Asked why the Welfare Department had stopped its payments, the distraught woman replied: “I have not a clue. I spoke to the Welfare Officer [assigned to her]. I would have also spoken to her superior who was supposed to get back to me who has not yet gotten back to me on anything…no back-to-school assistance…anything,” she said.

However, Minister Humphrey, who received a report from the Welfare Officer who was handling Howell’s situation, reported to Barbados TODAY that “the landlord has given her eviction because the client and her partner have destroyed the property”.

“We have made all our payments. The landlord was adamant that she will not take any more money from the department. [We have] no outstanding monies,” he insisted.

When Barbados TODAY reached out to Howell’s landlady, who spoke on condition of anonymity, she admitted to serving Howell with an eviction notice but painted a different picture of what led to that decision.

“On my part, it is a simple matter of no rent being paid for the house. The Welfare Department was helping her at one time, but they have stopped. So it is a matter of no rent being paid. The water bill I am paying without any rent. The house was handed over in good condition in 2020…. It now needs a number of repairs on the inside,” she said.

“I am retired, I am a widow, I cannot carry that burden. I can’t have a house where I am paying for the water and everything and I am receiving absolutely nothing.”

She said the last contract with the Welfare Department ended in April “and nothing has been paid since”.

Asked about the next step, the retiree said: “I have given her notice to quit, and the time has expired, and I have put it in the hands of my lawyer…. That is after months of rent not being paid.”

She pointed out that before serving Howell with the eviction notice, she had spoken to her about non-payment of rent.

“I would have…reminded her since December of 2022 that there were arrears that had to be paid. I told her earlier on that she would need to find someplace because it just can’t be done. Landlords are often given bad names, but a house costs money to build and you have to maintain it or else you have nothing…and you have to pay the water, because no matter what, when the person leaves, if you want water, you have to pay their bill. I have recently paid over $700 in arrears [water] and that was like two months ago that I paid that,” she contended.

The property owner was adamant that even if Howell could pay the arrears, she still did not want her in the house.

“I am taking it to court. If she doesn’t leave, that is the only recourse…. I have no other recourse. If the Welfare Department has decided they no longer pay for the house…I cannot speak for them…I just know what I have been told, what has been sent to me…and, therefore, I can’t continue either. The Welfare actually informed me they are stopping the payments,” the homeowner told Barbados TODAY.
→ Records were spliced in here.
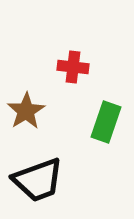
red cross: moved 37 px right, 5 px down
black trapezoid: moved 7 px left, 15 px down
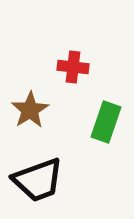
brown star: moved 4 px right, 1 px up
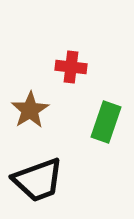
red cross: moved 2 px left
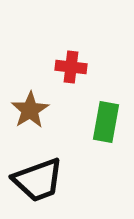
green rectangle: rotated 9 degrees counterclockwise
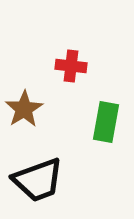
red cross: moved 1 px up
brown star: moved 6 px left, 1 px up
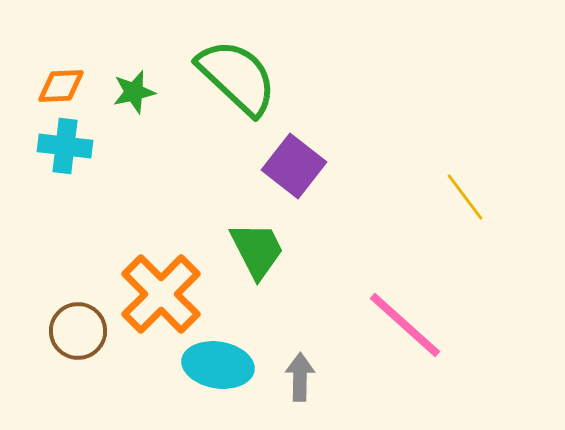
When asked what reason the Government agency gave for that decision, she said; “When they visited the house recently, they were concerned about the state of some things in the house…. That’s all I would say… That house was given in 2020 – and this is 2023, only three years – in good condition. But there were things that had me very concerned as well about the state of the house.”

She contended that she had done her part to be flexible and accommodating.

“When it was COVID, the Welfare Department was paying half and she was no longer working and I accepted as a citizen that . . . Barbados was going through enough then, and I took half of the rent all through that year. I can’t do it any more. I am not going back there, and I have to get the house back to the condition that I would be happy with…and I need to have my house in order to do that. I am sorry for her position and condition, but there is no more that I can do,” the landlady asserted.